So what’s a poor boy to do? (Figure of speech, African-American derived. Feel free to use your own metaphor.) I think at this point the best thing we can all do is assume a new kind of society will be in place, and go about establishing the institutions, practices, legal framework, economic relationships, and ecological interactions that a viable civilization would have. We can be ready for it when its time arrives. The present system is about to tank. We should prepare to leave it behind, or at least prepare for future generations to inherit something sustainable.

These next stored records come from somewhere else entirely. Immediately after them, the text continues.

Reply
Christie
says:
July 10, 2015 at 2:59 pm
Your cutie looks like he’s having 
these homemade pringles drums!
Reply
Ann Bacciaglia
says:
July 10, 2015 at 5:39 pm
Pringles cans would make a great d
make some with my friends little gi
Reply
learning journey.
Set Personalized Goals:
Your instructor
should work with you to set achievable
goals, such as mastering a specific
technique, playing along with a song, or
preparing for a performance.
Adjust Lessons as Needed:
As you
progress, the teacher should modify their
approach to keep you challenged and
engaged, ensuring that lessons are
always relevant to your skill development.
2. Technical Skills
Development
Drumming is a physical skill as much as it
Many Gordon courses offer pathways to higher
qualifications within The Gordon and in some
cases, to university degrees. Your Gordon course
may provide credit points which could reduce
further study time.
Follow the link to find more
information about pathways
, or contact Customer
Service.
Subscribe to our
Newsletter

The Bush crime family is not the problem. They are only the immediate manifestation of the problem, and they won’t be around much longer. Like criminal regimes throughout history, they will fade from memory as more urgent problems demand our attention. It will be good riddance, but we have to make sure that the civilization of the future is not vulnerable to such a ridiculous excuse for governance. If we don’t, the human species has no future, and won’t deserve one.

2 Comments:

Blogger Rachel said...

Wow! Awesome post! :-p I am of the mind that people need to take responsebility for their actions, and get the consequences for them all.
These days it seems like everyone is trying to get ahead in life at the expense of others, and for what??
Matthew 16:26 "For what is a man profited, if he shall gain the whole world, and lose his own soul? or what shall a man give in exchange for his soul?"
If everyone is pushing others out of the way for their own gain, what is to become of all these lost souls??

4/06/2005 11:31 PM  
Blogger John Hamilton said...

Thanks for the nice comment. Also for the Bible quote. I use it from time to time, but didn't know the exact reference.

As far as antecedents and consequences, my main concern is for my own sowing and reaping. For others, I trust the Law of Karma, but am careful not to wish punishment on others. It's out of my hands.

Criminality, though, is a matter for civic concern. Law breakers should be brought to justice. For instance, it's not inappropriate to advocate life without parole at hard labor for members of the Bush crime family.

As far as mass irresponsibility is concerned, in India the time we are going through is known as Kali Yuga, the age of darkness. It will be around for a while.

Supposedly someone asked the Tibetan monk Chogyam Trungpa Rinpoche about the population explosion on Planet Earth. His response, according to legend, was that we are living in an age in which it is very easy to take a human birth. Even an insect can take a human birth in this age.

Whatever the case, we are all heading for the same ultimate destiny. It just will take some longer than others. In the East they refer to it as the transmigration of the soul from Jiva (ego-consciousness) to Shiva (Divine, or universal consciousness). Future postings will delve into this area in more detail.